Demain, tu me verras monter chez moi, chez nous à pied et je m’éventerai avec ta lettre, de ta lettre, je me jetterai de la boue, de la honte, de l’humanité au visage, pour m’éveiller, pour ne pas m’endormir et m’ensevelir en mon lyrisme, en ma félicité, en ma divinité.

Mais elle, elle, «Madame Claire T...?» Je l’évoque courbée sur cette lettre, courbée sur ces menaces, sous ses craintes; je l’évoque broyée, s’abandonnant, mourante. Non! je l’évoque riant, je ne puis me rappeler d’elle que son rire! J’ai possédé un rire, je suis l’amant d’un rire, je suis un demi-rire! Tes cheveux! ta bouche! tes yeux! Je ne les revois que mourant, s’échevelant en un rire et tu ris sur cette lettre, tu ris dans cette lettre, chérie, chérie...

Tu n’es pas venue—et c’était inévitable. Tu avais reçu la même lettre, la mienne, son reflet de haine et tu t’en étais affolée. Tu n’as pas osé crâner, tu m’as envoyé un télégramme qui m’est arrivé, j’en suis sûr, en voletant d’effroi jusqu’à moi, sans porteur, sans autre intermédiaire que ta peur du danger, un télégramme haletant, craquelé, d’une haute et courte écriture se pelotonnant, cherchant à s’échapper, flageolante et vide, un télégramme éploré, un télégramme d’agonie—et j’ai imaginé, malgré moi, ton rire autour.

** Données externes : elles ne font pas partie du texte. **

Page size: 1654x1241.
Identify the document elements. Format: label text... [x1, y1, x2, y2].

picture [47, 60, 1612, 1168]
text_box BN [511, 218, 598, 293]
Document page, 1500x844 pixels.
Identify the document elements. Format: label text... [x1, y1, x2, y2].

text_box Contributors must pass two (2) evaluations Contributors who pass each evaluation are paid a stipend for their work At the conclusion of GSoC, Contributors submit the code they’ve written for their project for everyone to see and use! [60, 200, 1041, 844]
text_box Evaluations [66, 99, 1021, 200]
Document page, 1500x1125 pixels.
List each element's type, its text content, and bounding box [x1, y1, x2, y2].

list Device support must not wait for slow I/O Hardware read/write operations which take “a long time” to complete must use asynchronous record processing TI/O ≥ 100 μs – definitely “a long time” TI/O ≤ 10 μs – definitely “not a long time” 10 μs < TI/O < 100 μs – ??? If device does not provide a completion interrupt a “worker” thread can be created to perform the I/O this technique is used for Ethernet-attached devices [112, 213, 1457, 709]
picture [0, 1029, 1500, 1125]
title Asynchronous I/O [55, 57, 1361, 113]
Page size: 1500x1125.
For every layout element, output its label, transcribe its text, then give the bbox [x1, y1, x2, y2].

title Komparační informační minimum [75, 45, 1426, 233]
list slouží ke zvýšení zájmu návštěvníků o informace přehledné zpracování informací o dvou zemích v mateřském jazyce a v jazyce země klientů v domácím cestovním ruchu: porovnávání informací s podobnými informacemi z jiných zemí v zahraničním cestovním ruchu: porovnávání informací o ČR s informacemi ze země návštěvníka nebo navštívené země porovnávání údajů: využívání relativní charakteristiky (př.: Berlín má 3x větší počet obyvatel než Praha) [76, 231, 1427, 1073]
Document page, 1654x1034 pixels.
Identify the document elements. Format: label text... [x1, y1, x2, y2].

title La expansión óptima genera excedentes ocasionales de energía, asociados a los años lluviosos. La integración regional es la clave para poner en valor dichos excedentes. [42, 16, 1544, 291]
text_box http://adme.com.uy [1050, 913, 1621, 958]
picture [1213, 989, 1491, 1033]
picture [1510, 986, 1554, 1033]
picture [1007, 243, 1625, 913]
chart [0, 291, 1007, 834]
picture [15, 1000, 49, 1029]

Cette chambre est pleine de rire, encore, d’un relent de rire que je sens, que je vois. J’ai acheté un petit abat-jour pour le voir moins, j’ai essayé d’écrire pour moins entendre: le rire a percé l’abat-jour, a percé mes oreilles.

J’ai fini: le rire m’a suivi.

Sois content, anonyme: tu as réussi. Et tu ne savais pas que, avec toi, contre moi, il y aurait son rire à elle et mon rire, le rire qui t’a bravé, qui t’a attiré, le rire néfaste qui t’a créé et engendré tout armé, gros de larmes, inépuisable d’horreur.

Il faut pourtant que je sache qui tu es, anonyme. Tu peux être plusieurs: des gens m’en veulent, parce que je n’ai pas voulu d’eux et de leur amitié, d’autres parce qu’ils n’ont rien à faire. Des voisins, des confrères ils sont trop! des domestiques, des filles!

J’ai une piste.

Ils sont deux qui vivent ensemble, en une tour d’ivoire qui est une tour de soleil et une tour de lune, une tour de marbre ou plutôt une tour d’immatérialité mauve car la lune et le soleil et les étoiles, c’est encore trop grossier pour eux. C’est le frère et la sœur: ils sont poètes puisqu’ils sont frère et sœur et qu’il est poète.